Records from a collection

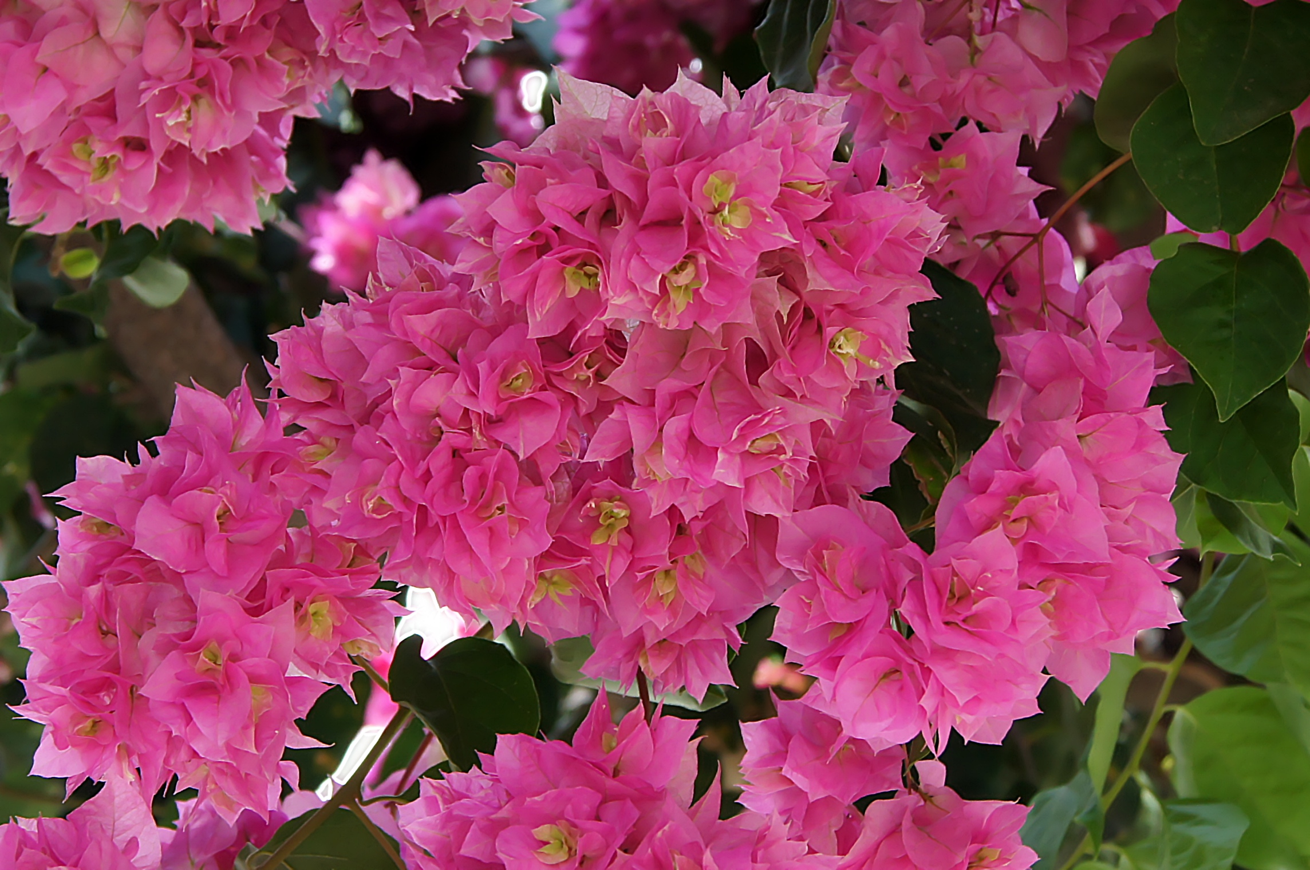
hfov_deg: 22.6
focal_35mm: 90
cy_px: 435
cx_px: 655
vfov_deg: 15.2
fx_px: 3271
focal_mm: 30
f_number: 5.6
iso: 200
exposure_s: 1/160
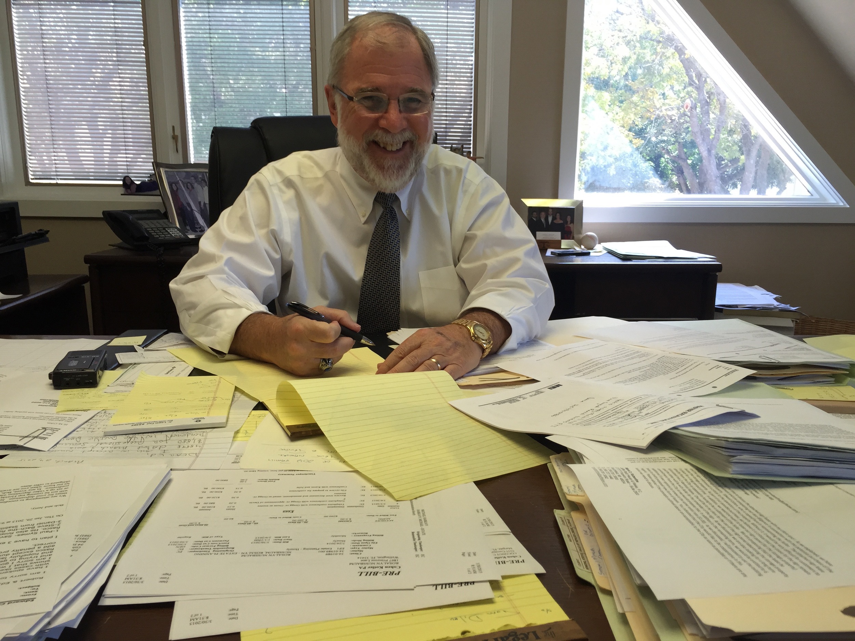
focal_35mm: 29
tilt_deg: -14.5
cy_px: 320
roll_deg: -2.5
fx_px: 716
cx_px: 428
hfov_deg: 61.7
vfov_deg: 48.2
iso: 50
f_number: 2.2
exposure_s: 1/120
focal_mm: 4.15
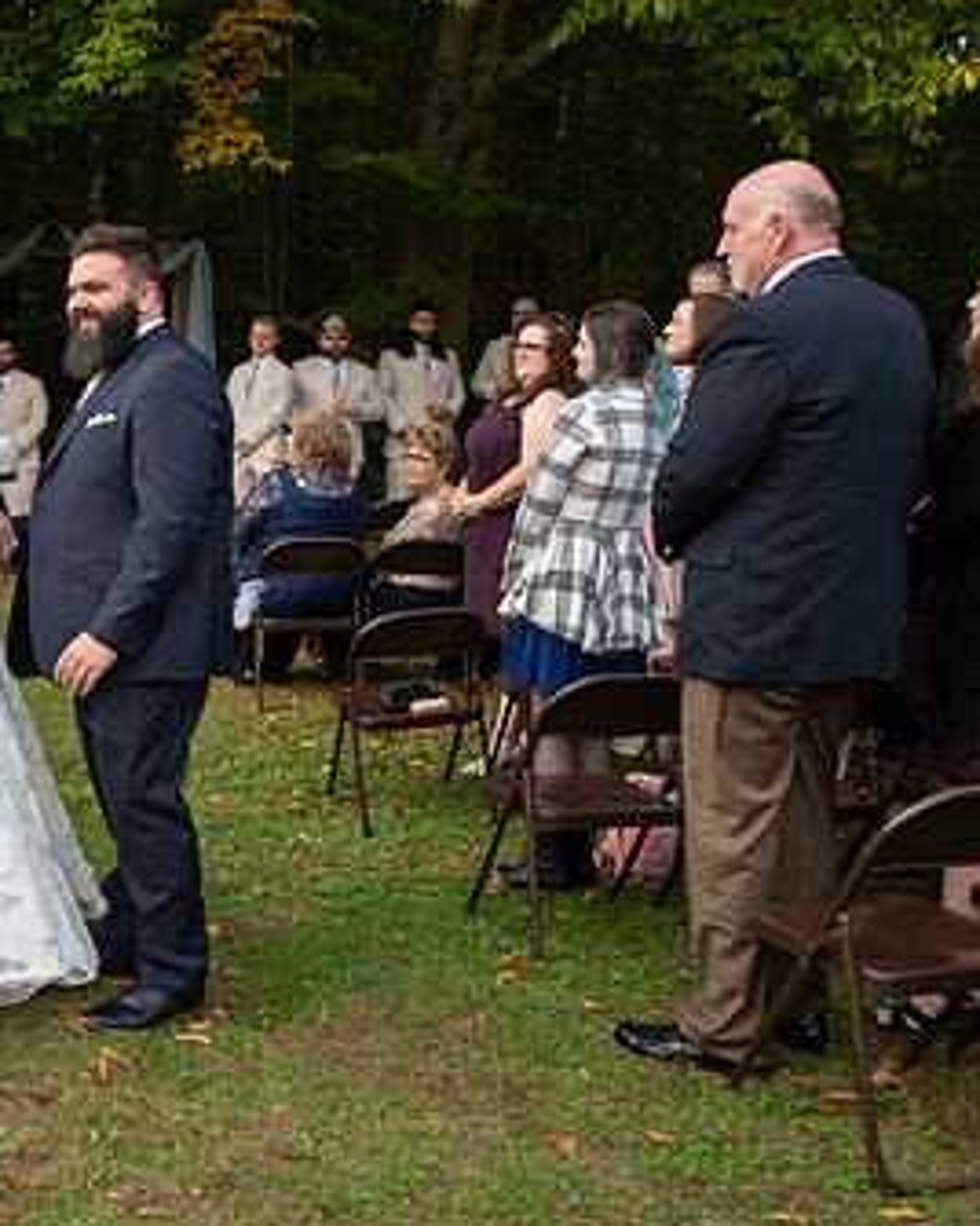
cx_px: -7
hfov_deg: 32.1
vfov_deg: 42.8
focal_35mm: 43
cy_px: 552
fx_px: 1559
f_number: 6.3
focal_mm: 24
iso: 400
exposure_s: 1/200
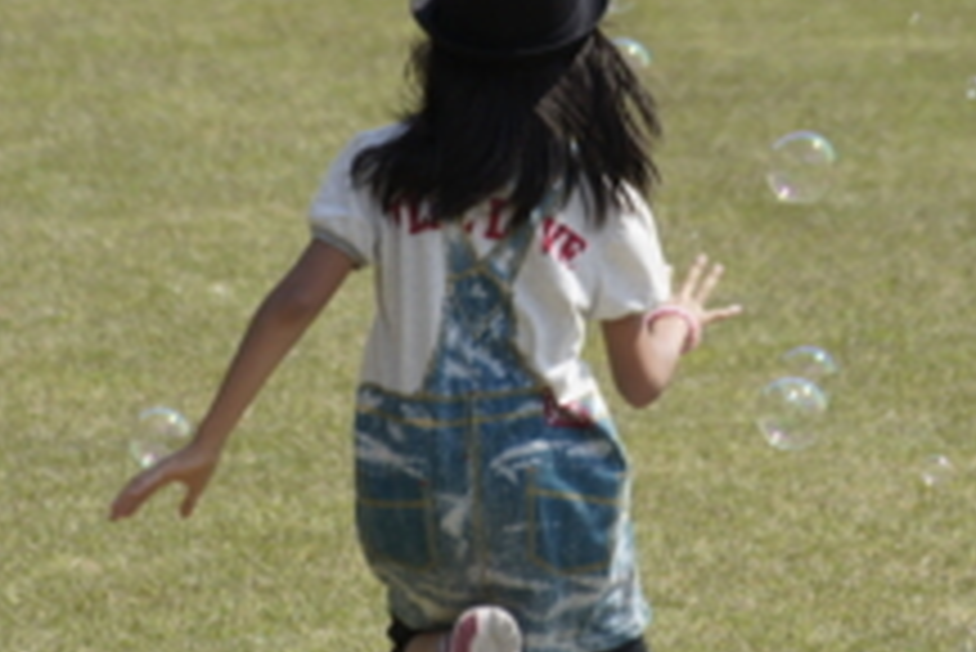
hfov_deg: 1.8
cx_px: 616
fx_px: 31442
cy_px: 151
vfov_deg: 1.2
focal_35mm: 1159
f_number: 9
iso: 200
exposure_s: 1/500
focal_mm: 280
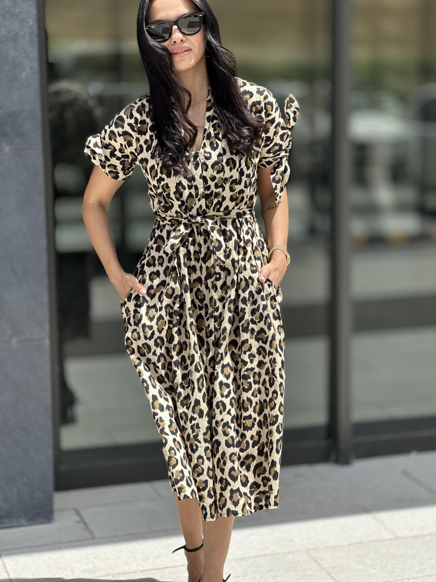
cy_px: 291
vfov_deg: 25.3
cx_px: 218
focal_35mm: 77
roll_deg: +2.4
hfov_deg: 19.1
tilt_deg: -7.9
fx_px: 1293
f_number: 2.8
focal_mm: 9
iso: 32
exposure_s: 1/388
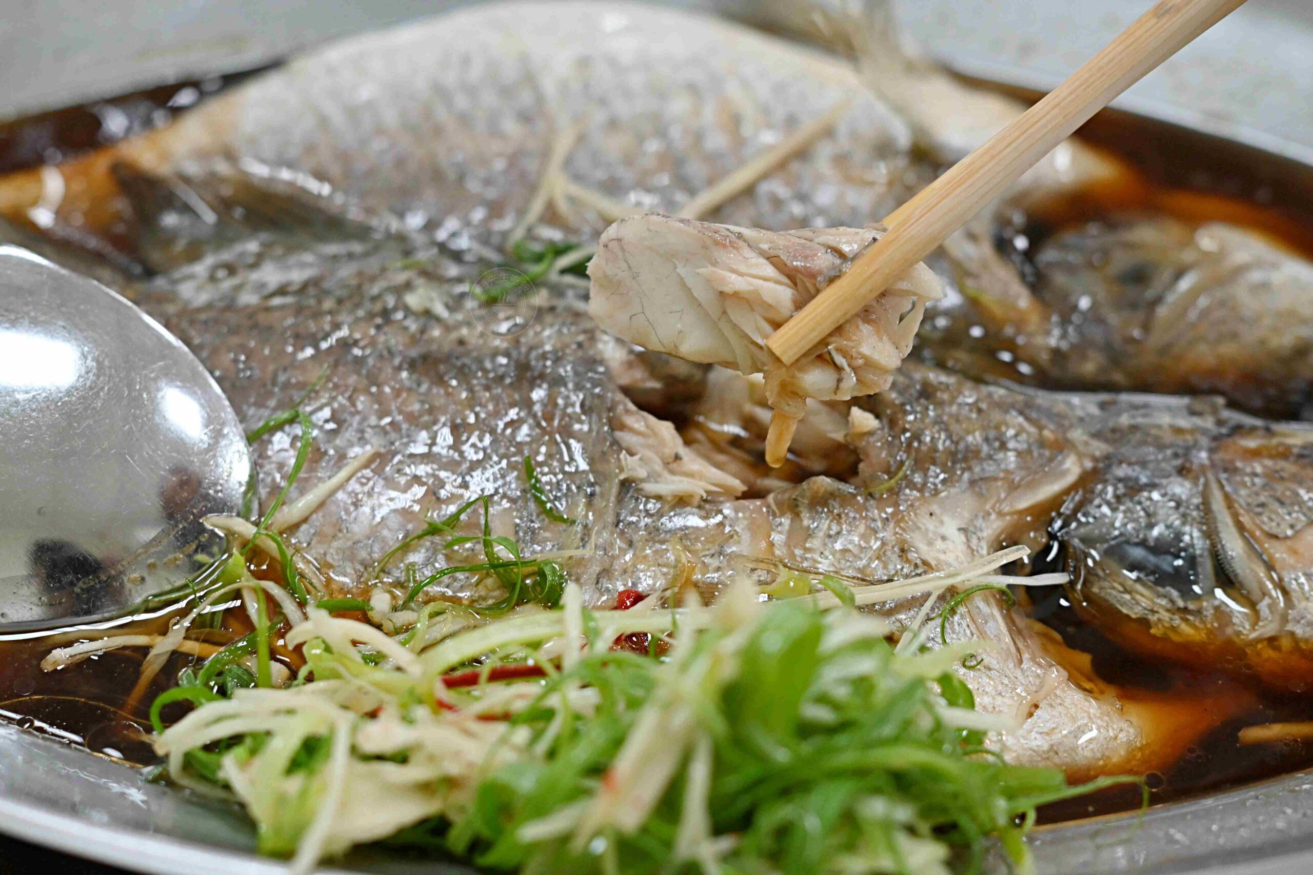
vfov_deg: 18.2
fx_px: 2735
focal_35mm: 75
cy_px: 438
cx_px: 656
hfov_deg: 27.0
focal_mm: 50
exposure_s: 1/200
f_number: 3.2
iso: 560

- _REQUIREMENT_:
Copy exactly the lines from the line that has "focal_mm: 30" through the last line of the entries above, inclusive, and no others. Pictures do not go in the copy.

- _SOLUTION BELOW_:
focal_mm: 30
f_number: 5.6
iso: 200
exposure_s: 1/160
focal_35mm: 29
tilt_deg: -14.5
cy_px: 320
roll_deg: -2.5
fx_px: 716
cx_px: 428
hfov_deg: 61.7
vfov_deg: 48.2
iso: 50
f_number: 2.2
exposure_s: 1/120
focal_mm: 4.15
cx_px: -7
hfov_deg: 32.1
vfov_deg: 42.8
focal_35mm: 43
cy_px: 552
fx_px: 1559
f_number: 6.3
focal_mm: 24
iso: 400
exposure_s: 1/200
hfov_deg: 1.8
cx_px: 616
fx_px: 31442
cy_px: 151
vfov_deg: 1.2
focal_35mm: 1159
f_number: 9
iso: 200
exposure_s: 1/500
focal_mm: 280
cy_px: 291
vfov_deg: 25.3
cx_px: 218
focal_35mm: 77
roll_deg: +2.4
hfov_deg: 19.1
tilt_deg: -7.9
fx_px: 1293
f_number: 2.8
focal_mm: 9
iso: 32
exposure_s: 1/388
vfov_deg: 18.2
fx_px: 2735
focal_35mm: 75
cy_px: 438
cx_px: 656
hfov_deg: 27.0
focal_mm: 50
exposure_s: 1/200
f_number: 3.2
iso: 560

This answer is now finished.